Sempre secondo lo storico, la ‘ndrangheta non è stata adeguatamente combattuta nel corso della storia perché «funzionale alle logiche delle classi dirigenti». Legatasi al Partito nazionale fascista prima e alla destra eversiva e alla Dc poi, «arriva al Nord non grazie ai soggiorni obbligati ma per offrire servizi come la manodopera a basso costo e garantire sostegno elettorale».

Nicaso ha citato le inchieste delle Procure antimafia settentrionali e gli scioglimenti di Comuni del Nord per ‘ndrangheta che spazzano via «l’interpretazione culturalista della ‘ndrangheta come agente patogeno»; inchieste da cui emerge che «è la criminalità economica che conforma l’agire mafioso e non viceversa, perché si muove in contesti dove non viene rifiutata».

Presente in 50 Paesi, la ‘ndrangheta odierna è sempre più “ibrida”, capace di estrarre criptovalute, di penetrare le piattaforme clandestine del trading, anzi è uno degli investitori privilegiati per gli enormi capitali di cui dispone e fa pertanto parte di un clan più ampio, per così dire. «I server li troviamo in Canada, a Londra e Hong Kong, nel resto del mondo sono illegali». Siamo già arrivati agli scenari sofisticati fotografati dalla recente operazione “Glicine-Acheronte” condotta dalla Dda di Catanzaro, che ha svelato che hacker tedeschi lavoravano gomito a gomito con gli uomini di fiducia del boss Domenico Megna, capo di una cosca stanziata nel periferico quartiere Papanice di Crotone.

Uno dei broker tedeschi reclutati dal clan è stato addirittura trovato in possesso di un «vademecum per incanalare i soldi delle mafie nelle banche a cui bisogna spiegare che altrimenti quei soldi li prende la concorrenza». A ciò si aggiunga che nel 2008 i soldi della droga salvarono banche. Pertanto «oggi è una certezza che quei soldi non vengono rifiutati in alcuni Paesi che non hanno intenzione di combattere questa ricchezza».

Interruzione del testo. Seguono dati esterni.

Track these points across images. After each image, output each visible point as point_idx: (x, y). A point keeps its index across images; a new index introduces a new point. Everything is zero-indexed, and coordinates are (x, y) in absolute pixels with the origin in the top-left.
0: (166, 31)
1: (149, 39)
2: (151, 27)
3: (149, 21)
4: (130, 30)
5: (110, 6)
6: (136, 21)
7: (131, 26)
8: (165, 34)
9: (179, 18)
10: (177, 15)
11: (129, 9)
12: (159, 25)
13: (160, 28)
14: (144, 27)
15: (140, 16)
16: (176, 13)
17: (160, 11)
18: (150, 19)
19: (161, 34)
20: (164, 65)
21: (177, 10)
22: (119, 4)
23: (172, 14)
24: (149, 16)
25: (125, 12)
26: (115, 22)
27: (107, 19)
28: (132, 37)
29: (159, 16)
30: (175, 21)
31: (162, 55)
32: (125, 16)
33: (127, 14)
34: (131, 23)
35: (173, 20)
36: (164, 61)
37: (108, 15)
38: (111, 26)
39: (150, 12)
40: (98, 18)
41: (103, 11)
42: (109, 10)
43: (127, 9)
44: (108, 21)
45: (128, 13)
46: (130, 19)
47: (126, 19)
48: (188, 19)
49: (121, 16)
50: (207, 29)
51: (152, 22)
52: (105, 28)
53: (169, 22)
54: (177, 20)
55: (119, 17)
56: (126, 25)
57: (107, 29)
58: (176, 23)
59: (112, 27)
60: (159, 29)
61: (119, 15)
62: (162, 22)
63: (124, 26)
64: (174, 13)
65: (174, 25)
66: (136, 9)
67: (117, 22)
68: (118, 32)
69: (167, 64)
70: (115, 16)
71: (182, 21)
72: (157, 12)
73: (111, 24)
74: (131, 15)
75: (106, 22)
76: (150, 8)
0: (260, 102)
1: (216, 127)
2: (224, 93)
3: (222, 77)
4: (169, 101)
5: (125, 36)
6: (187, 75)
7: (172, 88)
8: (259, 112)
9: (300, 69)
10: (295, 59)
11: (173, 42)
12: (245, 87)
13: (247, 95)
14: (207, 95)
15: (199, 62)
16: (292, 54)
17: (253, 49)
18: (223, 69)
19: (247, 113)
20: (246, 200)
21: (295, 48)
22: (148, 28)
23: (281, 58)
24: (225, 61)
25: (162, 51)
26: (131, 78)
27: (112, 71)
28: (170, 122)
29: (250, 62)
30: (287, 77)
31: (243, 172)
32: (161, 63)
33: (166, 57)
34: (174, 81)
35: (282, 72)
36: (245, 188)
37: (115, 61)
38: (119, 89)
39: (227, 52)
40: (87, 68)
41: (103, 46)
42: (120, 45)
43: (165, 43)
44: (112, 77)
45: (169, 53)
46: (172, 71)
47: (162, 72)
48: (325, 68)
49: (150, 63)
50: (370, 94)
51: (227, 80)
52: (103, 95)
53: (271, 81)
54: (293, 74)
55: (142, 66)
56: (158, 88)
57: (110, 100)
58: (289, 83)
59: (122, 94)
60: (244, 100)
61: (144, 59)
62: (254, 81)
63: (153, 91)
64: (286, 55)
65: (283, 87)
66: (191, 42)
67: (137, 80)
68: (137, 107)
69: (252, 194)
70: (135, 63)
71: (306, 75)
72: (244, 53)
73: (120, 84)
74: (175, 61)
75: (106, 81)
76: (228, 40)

Temi al centro anche della relazione del professor Fabio Armao, docente di Relazioni internazionali all’università di Torino, che, conversando su “Cluster criminali: stato e mafia in un mondo globalizzato”, ha osservato che «i crimini dei potenti sono di tipo sistemico, vengono compiuti grazie alla collusione col sistema economico, politico». Armao si è soffermato anche sul concetto di “colonizzazione” valorizzato da inquirenti e giudici per significare la pervasività della ‘ndrangheta nelle regioni del centro-nord ma anche su scala globale. «Mentre la colonizzazione delle potenze europee nei secoli scorsi partiva dal centro e andava verso la periferia, oggi si registra una sorta di nemesi, le periferie conquistano i centri del sistema internazionale».

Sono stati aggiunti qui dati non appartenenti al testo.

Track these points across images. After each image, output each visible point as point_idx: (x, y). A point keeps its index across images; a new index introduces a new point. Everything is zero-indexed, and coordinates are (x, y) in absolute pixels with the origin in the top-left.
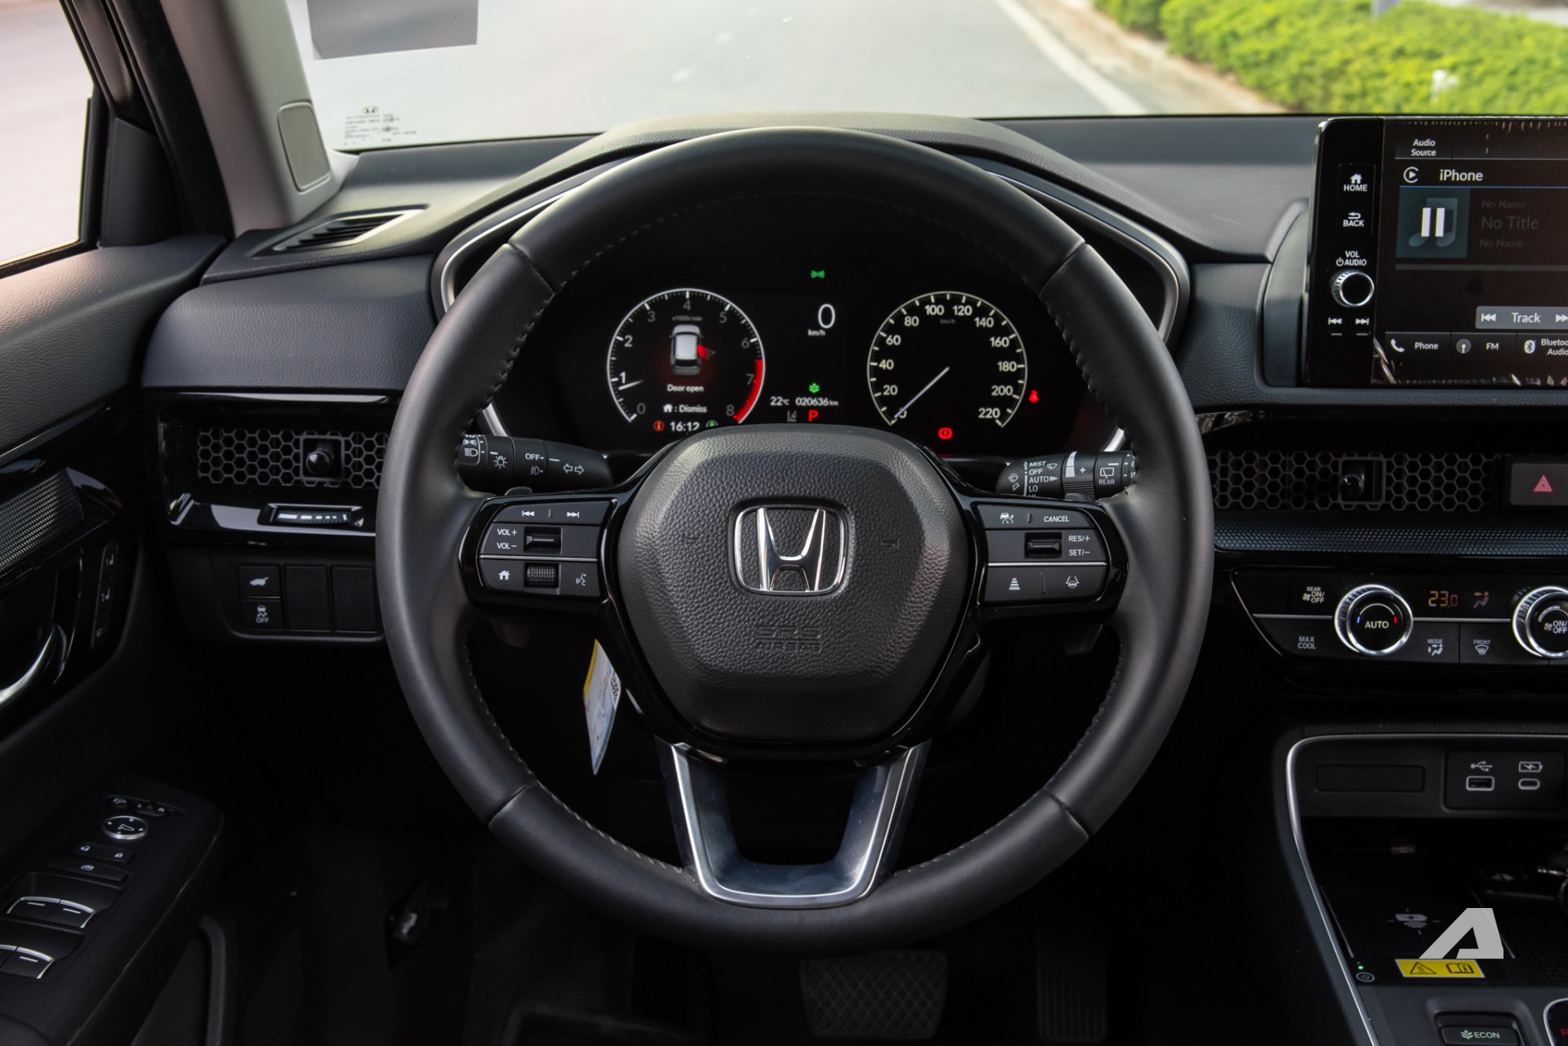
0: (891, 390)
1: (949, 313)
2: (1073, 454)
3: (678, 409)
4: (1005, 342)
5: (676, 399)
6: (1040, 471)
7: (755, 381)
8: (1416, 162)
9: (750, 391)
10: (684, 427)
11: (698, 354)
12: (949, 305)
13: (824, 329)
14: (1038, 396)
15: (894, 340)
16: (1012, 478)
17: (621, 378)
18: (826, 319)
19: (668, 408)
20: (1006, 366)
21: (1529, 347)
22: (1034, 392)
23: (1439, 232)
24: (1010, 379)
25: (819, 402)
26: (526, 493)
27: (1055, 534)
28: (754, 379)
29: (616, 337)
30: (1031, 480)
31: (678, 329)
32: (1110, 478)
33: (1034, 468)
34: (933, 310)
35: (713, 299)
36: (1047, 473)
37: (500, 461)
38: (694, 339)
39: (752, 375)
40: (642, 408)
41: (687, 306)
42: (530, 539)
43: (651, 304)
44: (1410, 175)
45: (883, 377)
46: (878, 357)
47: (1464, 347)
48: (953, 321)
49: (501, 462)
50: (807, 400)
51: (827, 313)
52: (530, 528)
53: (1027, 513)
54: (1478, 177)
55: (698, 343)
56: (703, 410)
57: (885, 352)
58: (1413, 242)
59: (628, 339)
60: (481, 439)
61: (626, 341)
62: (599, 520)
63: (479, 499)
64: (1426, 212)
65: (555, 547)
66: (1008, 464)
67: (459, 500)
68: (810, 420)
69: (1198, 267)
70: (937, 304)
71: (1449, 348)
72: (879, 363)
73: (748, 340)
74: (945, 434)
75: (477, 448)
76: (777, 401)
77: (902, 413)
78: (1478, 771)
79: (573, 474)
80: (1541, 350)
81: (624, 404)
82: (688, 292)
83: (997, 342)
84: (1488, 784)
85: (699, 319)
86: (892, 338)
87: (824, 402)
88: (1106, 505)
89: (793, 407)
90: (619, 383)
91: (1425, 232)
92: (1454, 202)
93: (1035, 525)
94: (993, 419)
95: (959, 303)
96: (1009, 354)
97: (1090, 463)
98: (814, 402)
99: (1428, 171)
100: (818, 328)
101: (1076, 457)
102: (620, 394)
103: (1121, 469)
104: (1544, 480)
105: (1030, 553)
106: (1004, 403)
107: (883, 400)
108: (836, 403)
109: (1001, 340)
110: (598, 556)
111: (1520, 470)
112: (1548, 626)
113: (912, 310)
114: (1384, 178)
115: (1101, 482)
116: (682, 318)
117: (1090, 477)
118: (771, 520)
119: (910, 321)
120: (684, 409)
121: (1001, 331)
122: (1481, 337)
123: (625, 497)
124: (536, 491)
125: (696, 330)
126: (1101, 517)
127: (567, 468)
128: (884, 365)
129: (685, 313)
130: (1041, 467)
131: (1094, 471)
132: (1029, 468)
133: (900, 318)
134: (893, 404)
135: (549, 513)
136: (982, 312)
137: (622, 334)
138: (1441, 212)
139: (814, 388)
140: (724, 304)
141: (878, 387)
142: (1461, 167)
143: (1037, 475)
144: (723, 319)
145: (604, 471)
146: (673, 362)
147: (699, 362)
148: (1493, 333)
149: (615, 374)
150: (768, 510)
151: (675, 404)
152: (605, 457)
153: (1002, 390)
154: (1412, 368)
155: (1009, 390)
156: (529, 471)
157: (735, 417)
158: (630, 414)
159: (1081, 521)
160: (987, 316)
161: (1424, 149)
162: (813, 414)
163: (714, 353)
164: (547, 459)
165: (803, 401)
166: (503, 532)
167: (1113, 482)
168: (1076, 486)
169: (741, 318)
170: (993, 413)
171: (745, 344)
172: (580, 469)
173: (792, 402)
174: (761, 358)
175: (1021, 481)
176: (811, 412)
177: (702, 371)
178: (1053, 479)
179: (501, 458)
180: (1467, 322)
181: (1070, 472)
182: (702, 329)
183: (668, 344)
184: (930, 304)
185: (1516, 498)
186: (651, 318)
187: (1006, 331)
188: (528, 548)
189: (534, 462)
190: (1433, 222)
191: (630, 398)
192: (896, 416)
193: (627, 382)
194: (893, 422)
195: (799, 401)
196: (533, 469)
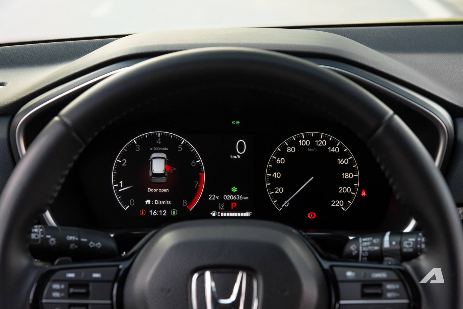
0: (279, 190)
1: (313, 144)
2: (388, 234)
3: (154, 202)
4: (346, 161)
5: (153, 196)
6: (369, 243)
7: (199, 186)
9: (196, 191)
10: (157, 213)
11: (165, 170)
12: (313, 140)
13: (240, 155)
14: (366, 193)
15: (280, 161)
16: (353, 247)
17: (120, 184)
18: (241, 149)
19: (148, 202)
20: (347, 176)
22: (363, 190)
24: (349, 183)
25: (237, 197)
26: (67, 262)
27: (379, 284)
28: (198, 184)
29: (117, 160)
30: (364, 249)
31: (154, 155)
32: (410, 248)
33: (366, 241)
34: (304, 143)
35: (174, 138)
36: (373, 244)
37: (52, 240)
38: (163, 161)
39: (198, 182)
40: (133, 202)
41: (159, 142)
42: (72, 290)
43: (137, 140)
45: (275, 183)
46: (272, 171)
48: (315, 149)
49: (52, 242)
50: (230, 197)
51: (241, 145)
52: (72, 283)
53: (362, 272)
55: (165, 164)
56: (169, 203)
57: (276, 168)
59: (124, 161)
60: (41, 228)
61: (123, 162)
62: (112, 278)
63: (41, 267)
65: (86, 295)
66: (351, 238)
67: (30, 267)
68: (232, 208)
69: (458, 120)
70: (306, 139)
72: (272, 175)
73: (195, 161)
74: (311, 216)
75: (38, 233)
76: (212, 197)
77: (286, 203)
79: (95, 248)
81: (122, 200)
82: (159, 133)
83: (341, 161)
85: (166, 149)
86: (280, 159)
87: (240, 198)
88: (408, 266)
89: (221, 200)
90: (119, 187)
93: (367, 278)
94: (340, 207)
95: (319, 138)
96: (348, 168)
97: (398, 239)
98: (234, 198)
100: (236, 154)
101: (390, 235)
102: (119, 194)
103: (416, 243)
105: (364, 296)
106: (346, 197)
107: (275, 196)
108: (247, 198)
109: (343, 160)
110: (111, 299)
113: (291, 143)
115: (405, 250)
116: (156, 149)
117: (398, 247)
118: (213, 278)
119: (290, 150)
120: (158, 202)
121: (343, 155)
123: (127, 263)
124: (75, 260)
125: (164, 155)
126: (405, 273)
127: (92, 244)
128: (275, 175)
129: (157, 145)
130: (370, 241)
131: (400, 243)
132: (363, 242)
133: (284, 148)
134: (281, 198)
135: (83, 274)
136: (332, 144)
137: (120, 158)
139: (234, 189)
140: (180, 141)
141: (272, 188)
143: (367, 246)
144: (180, 149)
145: (113, 245)
146: (151, 175)
147: (166, 175)
149: (117, 182)
150: (212, 274)
151: (152, 200)
152: (112, 236)
153: (345, 190)
155: (349, 190)
156: (69, 246)
157: (188, 207)
158: (125, 205)
159: (394, 276)
160: (335, 146)
162: (234, 205)
163: (175, 169)
164: (79, 239)
165: (228, 197)
166: (56, 286)
167: (411, 250)
168: (390, 253)
169: (190, 148)
170: (340, 203)
171: (193, 164)
172: (99, 245)
173: (221, 198)
174: (203, 172)
175: (358, 250)
176: (232, 203)
177: (167, 180)
178: (376, 248)
179: (53, 239)
181: (386, 244)
182: (167, 155)
183: (148, 164)
184: (302, 139)
186: (138, 149)
187: (346, 155)
188: (71, 296)
189: (72, 242)
191: (125, 196)
192: (283, 206)
193: (123, 187)
194: (281, 209)
195: (225, 197)
196: (72, 246)
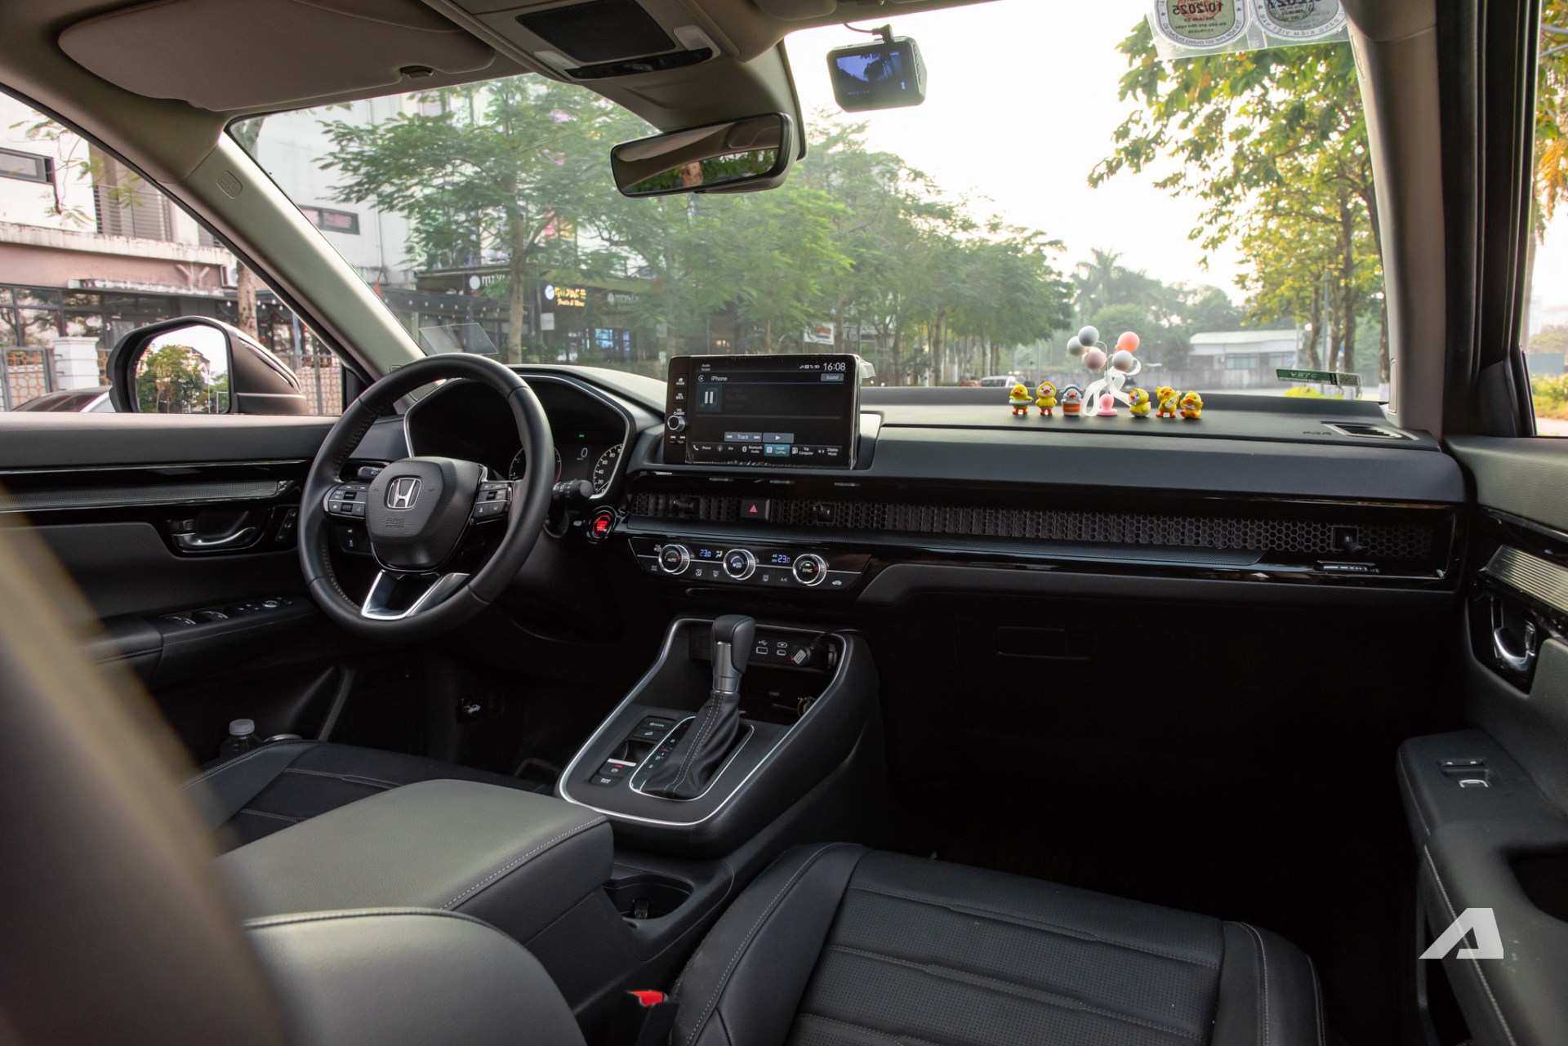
8: (704, 373)
21: (744, 449)
23: (711, 402)
44: (701, 378)
47: (720, 449)
54: (725, 379)
58: (702, 406)
64: (707, 393)
65: (353, 498)
71: (714, 449)
78: (761, 645)
80: (749, 450)
84: (764, 651)
91: (706, 402)
92: (716, 389)
99: (707, 376)
104: (754, 507)
111: (744, 502)
112: (734, 565)
114: (691, 380)
122: (727, 444)
138: (712, 393)
142: (719, 375)
148: (731, 443)
154: (702, 456)
161: (706, 368)
180: (721, 438)
185: (743, 514)
190: (709, 397)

La prospettiva interdisciplinare si è concretizzata ulteriormente grazie all’intervento di Giancarlo Costabile, docente di Pedagogia dell’Antimafia dell’UniCal, che, relazionando su “Antimafia e pedagogia trasformativa: la legalità costituzionale come educazione ai diritti”, ha auspicato che «la parola antimafia da un punto di vista pedagogico diventi prioritaria e faccia da leva per costruire un processo di trasformazione della società e smontare le parole del potere globale».

Non a caso Costabile si è definito “operaio della parola” e ha sostenuto che in una “società mafiogena” «compito della scuola è costruire una rete di cittadini sovrani», teorizzando la pedagogia come «sapere critico e cittadinanza attiva» e citando l’insegnamento di don Milani. «Dalle parole del potere al potere della parola», la conclusione del pedagogista dell’UniCal.

Sulla stessa lunghezza d’onda Lorena Milani, docente di Pedagogia generale e sociale dell’università di Torino, intervenuta su “Pedagogia della mafia vs Pedagogia della proposta: strutture e storture”. «Quando la pedagogia non si prende abbastanza cura – ha detto – lasciamo vuoti che vengono colmati dalla criminalità, dalla depressione, dal disagio. Bisogna sopperire al vuoto educativo occupato dalla pedagogia delle mafie, dalla cultura mafiosa, perché la normalità della mafia non è quella che respiriamo in maniera occulta ma è ormai pervasiva».

Dalla capacità delle mafie di moltiplicare profitti grazie a paradisi fiscali e normativi a quella di perpetuare linguaggi, codici, subculture, la prospettiva interdisciplinare ha spaziato in profondità. Ma è soltanto la tappa di un cammino.